- _Testo estratto_:
◇ ◇ ◇ ◇

Come è nata la band?
NATHAN – La band è nata quando mi sono unito alla Trans-Siberian Orchestra perché sì, amo stare nella TSO, ma amo anche cantare le mie canzoni. Così ho trovato dei musicisti per formare il gruppo, ma ci è voluto molto tempo per trovare quelli giusti. E’ stato difficile trovare i musicisti nel Regno Unito, per esempio non sono riuscito a trovare un chitarrista lì e sono dovuto arrivare in Svezia per trovare la persona giusta. Ho impiegato molto tempo per trovare le perone che amassero la stessa musica, ma alla fine ci sono riuscito, e ogni membro della band è meraviglioso! Ci sono molti giovani della mia età, io ho 28 anni, sono nato nel 1988, e la maggior parte di questi miei coetanei non conosce la buona musica, si perdono la maggior parte della musica perché non guardano indietro agli anni ’70.

Tutti i membri della band sono giovani come te, ma suoni musica di un’altra generazione…
NATHAN – Sì ! (ride) Perché è la migliore ! Nella generazione passata non potevi utilizzare l’auto-tune sulla voce o sulla chitarra, o suonare fuori tempo e poi aggiustare tutto col computer. Noi siamo una band reale, lo stesso suono che facciamo in studio lo facciamo poi sul palco. E’ importante perché nel 2016 non ci sono molte bands che fanno questa stessa cosa.

Quindi, quando registrate un album suonate live in studio?
NATHAN – Sì, registriamo le tracce live in studio ed io aggiungo la mia voce successivamente. Registriamo quindi tutti insieme.

Non fate, quindi, come molti altri gruppi che costruiscono canzoni ed album interi attraverso lo scambio di files e di e-mail?

◇ ◇ ◇ ◇

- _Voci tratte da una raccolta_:
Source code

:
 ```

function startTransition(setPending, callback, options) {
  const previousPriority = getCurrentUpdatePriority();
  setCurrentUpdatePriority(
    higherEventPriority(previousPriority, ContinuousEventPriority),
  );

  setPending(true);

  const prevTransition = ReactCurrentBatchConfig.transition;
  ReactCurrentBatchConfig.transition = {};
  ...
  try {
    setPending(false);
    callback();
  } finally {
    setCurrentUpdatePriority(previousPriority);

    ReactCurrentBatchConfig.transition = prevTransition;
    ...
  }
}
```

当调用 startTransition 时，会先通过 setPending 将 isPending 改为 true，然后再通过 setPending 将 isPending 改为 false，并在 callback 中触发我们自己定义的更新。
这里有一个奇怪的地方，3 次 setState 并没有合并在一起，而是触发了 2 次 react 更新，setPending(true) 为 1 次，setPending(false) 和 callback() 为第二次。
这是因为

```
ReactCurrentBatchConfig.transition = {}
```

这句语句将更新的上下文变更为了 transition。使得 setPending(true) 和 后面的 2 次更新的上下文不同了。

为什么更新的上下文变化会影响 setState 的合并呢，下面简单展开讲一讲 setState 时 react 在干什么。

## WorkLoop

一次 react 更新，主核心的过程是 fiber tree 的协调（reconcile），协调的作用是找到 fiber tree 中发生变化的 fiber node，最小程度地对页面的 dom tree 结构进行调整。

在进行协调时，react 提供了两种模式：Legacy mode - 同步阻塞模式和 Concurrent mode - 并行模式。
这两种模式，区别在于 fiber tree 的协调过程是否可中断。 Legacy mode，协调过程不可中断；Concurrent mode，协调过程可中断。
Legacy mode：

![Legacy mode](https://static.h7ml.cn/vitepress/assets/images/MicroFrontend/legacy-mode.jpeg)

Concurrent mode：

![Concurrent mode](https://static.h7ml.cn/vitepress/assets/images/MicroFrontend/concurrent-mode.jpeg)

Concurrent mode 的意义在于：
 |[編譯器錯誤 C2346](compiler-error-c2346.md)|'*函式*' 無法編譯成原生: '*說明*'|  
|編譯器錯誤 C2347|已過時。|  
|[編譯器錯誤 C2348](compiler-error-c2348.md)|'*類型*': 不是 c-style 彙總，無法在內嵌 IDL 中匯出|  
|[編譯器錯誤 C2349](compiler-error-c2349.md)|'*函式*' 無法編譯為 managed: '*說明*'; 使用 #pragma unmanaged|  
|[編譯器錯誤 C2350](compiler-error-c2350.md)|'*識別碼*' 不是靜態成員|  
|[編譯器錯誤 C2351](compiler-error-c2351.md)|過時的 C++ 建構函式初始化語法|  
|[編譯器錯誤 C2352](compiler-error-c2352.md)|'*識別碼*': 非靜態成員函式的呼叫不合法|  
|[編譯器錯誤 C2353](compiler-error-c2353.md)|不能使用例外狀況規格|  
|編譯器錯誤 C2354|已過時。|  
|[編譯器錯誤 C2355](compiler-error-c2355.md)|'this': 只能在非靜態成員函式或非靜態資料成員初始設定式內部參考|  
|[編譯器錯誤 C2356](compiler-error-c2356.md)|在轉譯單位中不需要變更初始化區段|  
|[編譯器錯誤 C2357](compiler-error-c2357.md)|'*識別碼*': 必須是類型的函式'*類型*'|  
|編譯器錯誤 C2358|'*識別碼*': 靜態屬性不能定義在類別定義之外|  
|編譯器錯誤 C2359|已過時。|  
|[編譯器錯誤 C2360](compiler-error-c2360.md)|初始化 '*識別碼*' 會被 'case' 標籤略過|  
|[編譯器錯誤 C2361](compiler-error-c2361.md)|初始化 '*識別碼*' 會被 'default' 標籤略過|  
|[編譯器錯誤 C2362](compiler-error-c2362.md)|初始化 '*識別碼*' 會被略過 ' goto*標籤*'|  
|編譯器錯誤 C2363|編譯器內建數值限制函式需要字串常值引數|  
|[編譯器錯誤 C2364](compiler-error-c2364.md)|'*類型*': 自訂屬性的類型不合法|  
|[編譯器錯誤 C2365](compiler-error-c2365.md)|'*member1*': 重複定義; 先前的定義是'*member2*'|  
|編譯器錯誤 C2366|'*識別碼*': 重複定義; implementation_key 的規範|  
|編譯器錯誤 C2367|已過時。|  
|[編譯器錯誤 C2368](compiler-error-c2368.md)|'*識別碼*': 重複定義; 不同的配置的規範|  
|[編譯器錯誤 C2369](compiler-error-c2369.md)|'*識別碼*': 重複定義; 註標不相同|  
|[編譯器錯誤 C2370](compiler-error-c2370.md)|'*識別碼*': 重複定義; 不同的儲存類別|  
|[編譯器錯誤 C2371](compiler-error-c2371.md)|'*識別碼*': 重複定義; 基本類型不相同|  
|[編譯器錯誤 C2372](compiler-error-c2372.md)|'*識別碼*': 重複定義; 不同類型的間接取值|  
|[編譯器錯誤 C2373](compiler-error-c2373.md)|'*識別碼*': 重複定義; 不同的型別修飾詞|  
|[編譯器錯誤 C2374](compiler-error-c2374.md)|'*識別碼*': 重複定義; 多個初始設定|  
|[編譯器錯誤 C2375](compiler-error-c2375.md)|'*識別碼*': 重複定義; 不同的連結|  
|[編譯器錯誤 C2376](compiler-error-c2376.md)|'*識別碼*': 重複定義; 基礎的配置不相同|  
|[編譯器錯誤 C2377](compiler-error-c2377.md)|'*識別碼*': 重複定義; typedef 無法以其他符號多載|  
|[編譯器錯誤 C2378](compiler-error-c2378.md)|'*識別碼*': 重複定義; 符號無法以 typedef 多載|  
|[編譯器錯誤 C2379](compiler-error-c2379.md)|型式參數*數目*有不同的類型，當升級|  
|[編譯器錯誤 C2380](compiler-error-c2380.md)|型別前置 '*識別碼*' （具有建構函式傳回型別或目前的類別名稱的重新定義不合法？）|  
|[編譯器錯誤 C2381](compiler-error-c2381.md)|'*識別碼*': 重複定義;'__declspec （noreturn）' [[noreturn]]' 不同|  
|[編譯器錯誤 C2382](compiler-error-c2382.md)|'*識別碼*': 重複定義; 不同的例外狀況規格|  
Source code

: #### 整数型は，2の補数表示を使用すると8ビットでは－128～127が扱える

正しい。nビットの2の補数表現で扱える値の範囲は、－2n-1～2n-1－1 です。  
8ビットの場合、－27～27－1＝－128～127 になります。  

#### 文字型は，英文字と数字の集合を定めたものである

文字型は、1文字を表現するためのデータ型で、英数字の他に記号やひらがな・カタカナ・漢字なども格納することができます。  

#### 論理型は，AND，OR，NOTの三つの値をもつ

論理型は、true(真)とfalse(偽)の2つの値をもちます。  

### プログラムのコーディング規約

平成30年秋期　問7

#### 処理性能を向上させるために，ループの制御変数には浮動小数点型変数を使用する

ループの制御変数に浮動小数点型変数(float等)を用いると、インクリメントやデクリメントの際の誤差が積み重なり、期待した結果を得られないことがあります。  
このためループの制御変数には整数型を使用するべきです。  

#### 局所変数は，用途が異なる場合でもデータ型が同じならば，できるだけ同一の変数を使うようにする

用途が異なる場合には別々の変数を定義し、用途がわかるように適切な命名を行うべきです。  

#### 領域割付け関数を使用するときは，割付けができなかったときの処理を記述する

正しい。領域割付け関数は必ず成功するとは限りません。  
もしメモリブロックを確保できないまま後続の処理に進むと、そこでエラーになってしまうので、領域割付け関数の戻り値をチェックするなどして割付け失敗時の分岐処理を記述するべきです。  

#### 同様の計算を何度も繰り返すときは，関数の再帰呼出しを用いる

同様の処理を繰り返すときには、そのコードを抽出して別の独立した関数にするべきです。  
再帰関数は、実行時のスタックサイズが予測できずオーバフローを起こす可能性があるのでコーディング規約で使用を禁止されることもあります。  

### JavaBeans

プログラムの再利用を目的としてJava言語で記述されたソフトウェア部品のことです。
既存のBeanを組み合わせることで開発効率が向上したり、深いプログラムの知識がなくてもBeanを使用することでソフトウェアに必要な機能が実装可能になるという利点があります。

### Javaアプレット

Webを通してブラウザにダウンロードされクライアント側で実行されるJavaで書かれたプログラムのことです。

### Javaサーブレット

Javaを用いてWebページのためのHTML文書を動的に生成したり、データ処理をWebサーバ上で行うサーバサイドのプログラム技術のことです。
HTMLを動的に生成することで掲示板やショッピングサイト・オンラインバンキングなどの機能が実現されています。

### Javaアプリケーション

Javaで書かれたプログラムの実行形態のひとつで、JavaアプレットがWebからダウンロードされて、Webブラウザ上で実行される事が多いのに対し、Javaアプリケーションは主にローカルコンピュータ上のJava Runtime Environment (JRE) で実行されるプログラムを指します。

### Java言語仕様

◇ ◇ ◇ ◇

- _Istruzioni_:
1. Per ciascuna affermazione indica, in base all'intervista, se è vera (sì) o falsa (no), citando alla lettera le parole che lo stabiliscono: (a) Nathan è nato nel 1988; (b) il chitarrista della band è stato trovato nel Regno Unito; (c) la voce viene registrata insieme alle tracce strumentali.
2. Secondo l'intervista, a quale orchestra si è unito Nathan?
3. Elenca, per favore, tutti gli anni e i decenni nominati nell'intervista.

- _Esercizi svolti_:
1.
(a) Sì: "io ho 28 anni, sono nato nel 1988".
(b) No: "non sono riuscito a trovare un chitarrista lì e sono dovuto arrivare in Svezia per trovare la persona giusta".
(c) No: "registriamo le tracce live in studio ed io aggiungo la mia voce successivamente".

2. Alla Trans-Siberian Orchestra.

3. 1988, anni '70, 2016.